A version of this article first appeared on Fool.com
WASHINGTON, DC — Glencore Xstrata (LSE: GLEN) profit is all about metals, even through it is known as one of the largest oil traders in the world. As of June 2013, Glencore Xstrata earned just less than half of its earnings before interest and taxes, or EBIT, from copper and various metals, including zinc and nickel. It only earned about 4% from oil, and given the recent lack of volatility in oil prices globally, and a lackluster demand as well, it probably won’t earn much more. But it did earn about 15% from coal.
What Glencore Xstrata does not have is diamonds, and or iron ore. Glencore Xstrata has also just listed its shares in Johannesburg, South Africa. It is the third largest listing by market capitalization.
Iron ore prices will strengthen
Over 70% of iron ore demand comes from China. Import inventories are on the rise, and spot prices have gone from $110 per ton to $132 per ton in the last half year, something of a rebound in a sluggish market.
The 12-month swap remains low and under spot prices at about $118 per ton. Last year this time the 12 month swap ranged from $90-$110 per ton. Analysts predicted a $90 per ton rate for December 2013. They were off then, and they are off now.
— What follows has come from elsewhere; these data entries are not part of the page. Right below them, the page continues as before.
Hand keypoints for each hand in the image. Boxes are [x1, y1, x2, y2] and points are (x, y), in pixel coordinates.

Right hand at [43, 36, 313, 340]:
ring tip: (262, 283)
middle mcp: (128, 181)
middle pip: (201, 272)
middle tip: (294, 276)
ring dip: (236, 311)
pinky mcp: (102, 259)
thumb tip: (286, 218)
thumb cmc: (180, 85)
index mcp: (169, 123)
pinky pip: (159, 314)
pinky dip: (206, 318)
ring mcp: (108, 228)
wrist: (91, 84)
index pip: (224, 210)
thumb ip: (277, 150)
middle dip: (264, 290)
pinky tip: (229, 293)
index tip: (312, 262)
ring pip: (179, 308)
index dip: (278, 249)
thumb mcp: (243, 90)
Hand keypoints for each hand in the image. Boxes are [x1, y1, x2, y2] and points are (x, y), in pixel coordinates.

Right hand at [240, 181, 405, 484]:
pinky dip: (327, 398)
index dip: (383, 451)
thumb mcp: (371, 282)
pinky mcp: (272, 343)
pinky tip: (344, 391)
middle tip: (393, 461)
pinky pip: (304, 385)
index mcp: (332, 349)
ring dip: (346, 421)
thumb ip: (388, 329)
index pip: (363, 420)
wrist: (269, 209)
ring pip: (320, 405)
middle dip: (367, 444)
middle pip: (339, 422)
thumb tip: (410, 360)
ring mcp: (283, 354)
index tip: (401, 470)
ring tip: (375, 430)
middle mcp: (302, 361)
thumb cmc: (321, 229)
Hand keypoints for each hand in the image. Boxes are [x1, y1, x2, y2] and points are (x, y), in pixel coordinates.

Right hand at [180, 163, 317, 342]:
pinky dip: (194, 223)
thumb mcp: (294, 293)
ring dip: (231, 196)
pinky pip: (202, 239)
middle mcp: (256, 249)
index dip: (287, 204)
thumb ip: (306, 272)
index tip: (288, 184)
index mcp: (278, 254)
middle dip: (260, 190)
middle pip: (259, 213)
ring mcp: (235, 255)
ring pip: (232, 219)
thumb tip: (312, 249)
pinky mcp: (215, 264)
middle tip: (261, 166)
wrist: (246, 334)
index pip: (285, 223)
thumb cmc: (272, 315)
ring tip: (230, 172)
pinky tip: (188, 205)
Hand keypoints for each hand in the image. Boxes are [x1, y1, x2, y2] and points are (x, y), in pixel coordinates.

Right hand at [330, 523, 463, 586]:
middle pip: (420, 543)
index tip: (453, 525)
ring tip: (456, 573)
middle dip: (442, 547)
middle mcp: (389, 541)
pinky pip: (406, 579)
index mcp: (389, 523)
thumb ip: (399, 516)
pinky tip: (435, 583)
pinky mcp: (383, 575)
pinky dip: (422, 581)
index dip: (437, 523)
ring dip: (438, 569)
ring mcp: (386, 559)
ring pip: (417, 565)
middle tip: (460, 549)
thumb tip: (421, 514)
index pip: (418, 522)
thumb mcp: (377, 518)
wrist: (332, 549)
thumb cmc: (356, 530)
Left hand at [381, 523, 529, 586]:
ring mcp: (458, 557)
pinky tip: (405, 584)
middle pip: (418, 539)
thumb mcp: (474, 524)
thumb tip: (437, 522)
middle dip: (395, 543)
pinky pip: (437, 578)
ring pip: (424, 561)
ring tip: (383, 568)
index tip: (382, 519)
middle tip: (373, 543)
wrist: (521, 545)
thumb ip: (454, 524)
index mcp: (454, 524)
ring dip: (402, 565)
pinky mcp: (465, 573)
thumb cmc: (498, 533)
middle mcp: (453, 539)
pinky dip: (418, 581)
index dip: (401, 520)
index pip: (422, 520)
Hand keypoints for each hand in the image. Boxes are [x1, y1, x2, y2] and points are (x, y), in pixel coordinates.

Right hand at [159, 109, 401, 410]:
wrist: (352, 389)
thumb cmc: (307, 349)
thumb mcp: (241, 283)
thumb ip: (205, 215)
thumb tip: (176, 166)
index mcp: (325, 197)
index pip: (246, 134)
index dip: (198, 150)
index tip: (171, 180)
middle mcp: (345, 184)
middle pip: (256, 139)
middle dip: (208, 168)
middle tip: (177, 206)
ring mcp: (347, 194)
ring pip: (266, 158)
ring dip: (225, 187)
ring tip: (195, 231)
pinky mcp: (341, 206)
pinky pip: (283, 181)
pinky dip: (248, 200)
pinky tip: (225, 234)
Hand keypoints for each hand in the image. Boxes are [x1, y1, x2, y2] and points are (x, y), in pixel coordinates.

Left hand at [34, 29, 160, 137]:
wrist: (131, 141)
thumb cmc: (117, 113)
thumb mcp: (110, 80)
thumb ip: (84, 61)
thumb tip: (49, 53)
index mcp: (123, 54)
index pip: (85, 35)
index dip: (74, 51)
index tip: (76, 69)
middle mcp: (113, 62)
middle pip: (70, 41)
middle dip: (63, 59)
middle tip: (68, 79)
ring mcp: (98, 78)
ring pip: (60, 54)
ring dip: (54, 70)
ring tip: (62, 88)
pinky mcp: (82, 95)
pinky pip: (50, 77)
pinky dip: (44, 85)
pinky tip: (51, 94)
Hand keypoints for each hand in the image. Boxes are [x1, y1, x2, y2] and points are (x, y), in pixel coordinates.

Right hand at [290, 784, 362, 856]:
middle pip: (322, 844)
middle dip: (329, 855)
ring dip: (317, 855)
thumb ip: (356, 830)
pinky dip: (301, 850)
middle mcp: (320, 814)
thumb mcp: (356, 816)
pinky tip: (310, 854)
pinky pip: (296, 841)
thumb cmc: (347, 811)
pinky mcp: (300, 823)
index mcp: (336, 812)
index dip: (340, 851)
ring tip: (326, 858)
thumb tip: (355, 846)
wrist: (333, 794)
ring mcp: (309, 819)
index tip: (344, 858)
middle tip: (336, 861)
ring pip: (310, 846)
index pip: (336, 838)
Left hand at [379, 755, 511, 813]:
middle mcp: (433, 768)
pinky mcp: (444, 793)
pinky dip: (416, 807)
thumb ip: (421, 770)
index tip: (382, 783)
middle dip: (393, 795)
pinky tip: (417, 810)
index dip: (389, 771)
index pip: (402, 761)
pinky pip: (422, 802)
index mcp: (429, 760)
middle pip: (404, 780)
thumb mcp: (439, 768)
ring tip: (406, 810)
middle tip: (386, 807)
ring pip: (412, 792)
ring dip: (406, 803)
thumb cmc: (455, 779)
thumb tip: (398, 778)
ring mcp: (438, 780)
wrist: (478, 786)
An iron ore trader could sell today at $132 per ton and buy back at $118 per ton in 12 months. Equivalently a consumer of iron ore, say a rebar steel-maker in China such as Baosteel, could short stock today and buy it back cheap in 12 months on contract, in yuan.
Short stock tactics today could create a temporary shortage in supply and buoy spot prices through the year, as it would take that long to push iron ore through a smelter, and on to steel billet, rebar, and plates with coke form the coal that would be part of the deal.
How would Glencore get into the iron ore game?
The short answer to this question is: buy diamonds.
But getting back to iron ore, we know that carbon plus iron smelted from ore equals steel (with some limestone added for good measure). Carbon is produced by baking coal into coke.
Glencore knows how to put together the Capesize coal ship cargos that have the same routes and bulk containers as iron ore cargo. The two commodities are often traded together since they join at the hip in the steel production process.
Iron ore is cheap right now and valuations for an iron ore company have trended lower in the past year. Rio Tinto (LSE: RIO) (NYSE: RIO.US) and BHP Billiton (LSE: BLT) have tracked each other at about plus or minus 2% year-on-year total share return. Brazilian Vale, reputedly the largest ore miner globally, has lost an average of 18% annual share return. South African iron ore and diamond miner Anglo American (LSE: AAL) has lost over 30% share return this past year.
Also, and back to the short answer, the other thing Glencore Xstrata does not have is diamonds. South African company Anglo American derives almost 50% of its EBIT through iron ore and about 18% through diamonds.
On the London Stock Exchange, Glencore Xstrata’s (soon to be simply Glencore) market capitalization is about $67 billion. Anglo American hovers at $29 million, and its stock price continues to travel downward. If Glencore were to acquire Anglo American, South Africa would have a global trader at home in the backyard. This deal would not only be interesting; it could be done.